Maxim Ryzhenkov’s meeting with North Korean officials will likely center on establishing trilateral North Korea-Belarus-Russia partnerships.

Belarus’ Foreign Minister Will Visit North Korea for Possible Talks on Russia Cooperation
Credit: Depositphotos

Belarus’ foreign minister is to visit North Korea this week, the two countries announced Monday, a trip expected to focus on discussions of trilateral cooperation involving Russia in the face of their separate confrontations with the West.

Belarusian Foreign Minister Maxim Ryzhenkov will come to North Korea on Tuesday for a three-day trip at the invitation of the North Korean Foreign Ministry, the North’s official Korean Central News Agency reported in a one-sentence report. Belarus’ Foreign Ministry issued a similar brief statement on his planned trip.

Neither country provided details of Ryzhenkov’s itinerary in North Korea, though observers say he’s expected to meet his North Korean counterpart Choe Son Hui. Ryzhenkov would be Belarus’ first foreign minster to travel to North Korea, according to South Korea’s Unification Ministry.

Koh Yu-hwan, a former president of South Korea’s government-funded Institute for National Unification, said Ryzhenkov’s meeting with North Korean officials will likely center on establishing trilateral North Korea-Belarus-Russia partnerships. North Korea recently signed a major defense pact with Russia, and Belarus has long-running close ties with Russia.

In June, North Korean leader Kim Jong Un met Russian President Vladimir Putin in Pyongyang and signed a deal stipulating mutual military assistance if either country is attacked.

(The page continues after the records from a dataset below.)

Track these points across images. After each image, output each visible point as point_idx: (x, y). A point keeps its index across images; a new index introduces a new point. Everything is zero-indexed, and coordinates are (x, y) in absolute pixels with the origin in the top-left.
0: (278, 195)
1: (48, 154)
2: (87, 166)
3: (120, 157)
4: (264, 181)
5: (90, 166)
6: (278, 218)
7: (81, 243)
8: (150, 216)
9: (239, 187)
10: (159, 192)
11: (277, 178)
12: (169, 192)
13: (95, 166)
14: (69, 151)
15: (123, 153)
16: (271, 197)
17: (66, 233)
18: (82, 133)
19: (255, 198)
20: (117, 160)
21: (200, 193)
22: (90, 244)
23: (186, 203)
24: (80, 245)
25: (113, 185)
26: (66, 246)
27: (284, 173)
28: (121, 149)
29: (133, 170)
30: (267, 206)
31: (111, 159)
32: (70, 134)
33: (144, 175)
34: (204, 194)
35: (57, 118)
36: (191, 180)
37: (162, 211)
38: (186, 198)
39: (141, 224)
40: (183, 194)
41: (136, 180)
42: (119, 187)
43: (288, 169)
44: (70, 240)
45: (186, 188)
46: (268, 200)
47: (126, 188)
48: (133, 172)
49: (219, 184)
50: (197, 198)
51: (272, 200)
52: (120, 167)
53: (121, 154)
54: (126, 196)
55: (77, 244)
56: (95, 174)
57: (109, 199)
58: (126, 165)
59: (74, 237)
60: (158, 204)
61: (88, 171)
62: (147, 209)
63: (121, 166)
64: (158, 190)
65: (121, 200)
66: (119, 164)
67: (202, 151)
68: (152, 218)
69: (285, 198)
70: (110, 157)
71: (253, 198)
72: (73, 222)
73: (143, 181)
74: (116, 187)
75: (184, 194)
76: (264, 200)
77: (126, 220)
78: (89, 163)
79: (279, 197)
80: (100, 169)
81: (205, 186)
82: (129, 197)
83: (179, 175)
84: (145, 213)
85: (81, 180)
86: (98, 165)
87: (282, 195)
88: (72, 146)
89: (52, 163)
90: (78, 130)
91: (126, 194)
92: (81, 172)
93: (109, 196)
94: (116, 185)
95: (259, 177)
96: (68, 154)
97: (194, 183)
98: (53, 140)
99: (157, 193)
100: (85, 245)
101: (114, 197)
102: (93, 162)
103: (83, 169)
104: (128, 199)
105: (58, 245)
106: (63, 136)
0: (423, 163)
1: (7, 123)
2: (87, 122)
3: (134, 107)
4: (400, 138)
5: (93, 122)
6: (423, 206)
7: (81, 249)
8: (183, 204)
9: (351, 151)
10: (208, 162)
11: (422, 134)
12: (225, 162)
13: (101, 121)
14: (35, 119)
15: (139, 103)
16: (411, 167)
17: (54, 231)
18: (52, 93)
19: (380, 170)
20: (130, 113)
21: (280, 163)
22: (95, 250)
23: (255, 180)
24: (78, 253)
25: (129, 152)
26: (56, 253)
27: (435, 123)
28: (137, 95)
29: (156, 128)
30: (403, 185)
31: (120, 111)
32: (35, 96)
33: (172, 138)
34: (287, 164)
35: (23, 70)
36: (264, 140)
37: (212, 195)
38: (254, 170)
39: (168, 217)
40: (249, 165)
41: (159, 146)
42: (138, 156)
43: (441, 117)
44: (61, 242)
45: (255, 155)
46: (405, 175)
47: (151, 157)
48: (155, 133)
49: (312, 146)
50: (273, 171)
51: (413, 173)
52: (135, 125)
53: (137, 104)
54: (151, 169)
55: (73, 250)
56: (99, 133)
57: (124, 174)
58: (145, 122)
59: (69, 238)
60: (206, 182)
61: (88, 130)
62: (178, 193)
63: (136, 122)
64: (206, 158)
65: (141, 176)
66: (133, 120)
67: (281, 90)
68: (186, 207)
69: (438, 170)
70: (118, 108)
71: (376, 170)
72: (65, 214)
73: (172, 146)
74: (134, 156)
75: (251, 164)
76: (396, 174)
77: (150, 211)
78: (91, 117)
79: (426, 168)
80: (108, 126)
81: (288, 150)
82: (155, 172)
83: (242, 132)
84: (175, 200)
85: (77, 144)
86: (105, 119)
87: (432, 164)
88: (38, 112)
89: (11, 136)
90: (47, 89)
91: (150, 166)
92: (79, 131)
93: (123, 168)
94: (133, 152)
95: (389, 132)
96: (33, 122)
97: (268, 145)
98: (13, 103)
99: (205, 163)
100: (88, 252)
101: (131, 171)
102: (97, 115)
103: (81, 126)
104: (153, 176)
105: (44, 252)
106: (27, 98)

The United States, South Korea, and their partners also accuse North Korea of having supplied conventional arms to Russia for its war in Ukraine in return for military and economic assistance. Both North Korea and Russia have denied that accusation.

Belarus’ authoritarian President Aleksandr Lukashenko, for his part, allowed Russia to use his country as a staging ground for the February 2022 invasion of Ukraine. In 2023, Russia also moved some of its tactical nuclear weapons to Belarus.

The three countries have been grappling with Western sanctions and deepening international isolation – North Korea over its advancing nuclear program, Russia over its invasion of Ukraine and Belarus over its support of the Russian invasion, and its 2020 fraudulent election, as well as human rights abuses.

During a meeting with Putin in the Black Sea resort of Sochi last September, Lukashenko suggested that Belarus could join Russia and North Korea in “three-way cooperation.”

In April, the vice foreign ministers of North Korea and Belarus met in Pyongyang and agreed to strengthen high-level contacts and visits, according to North Korea’s state media.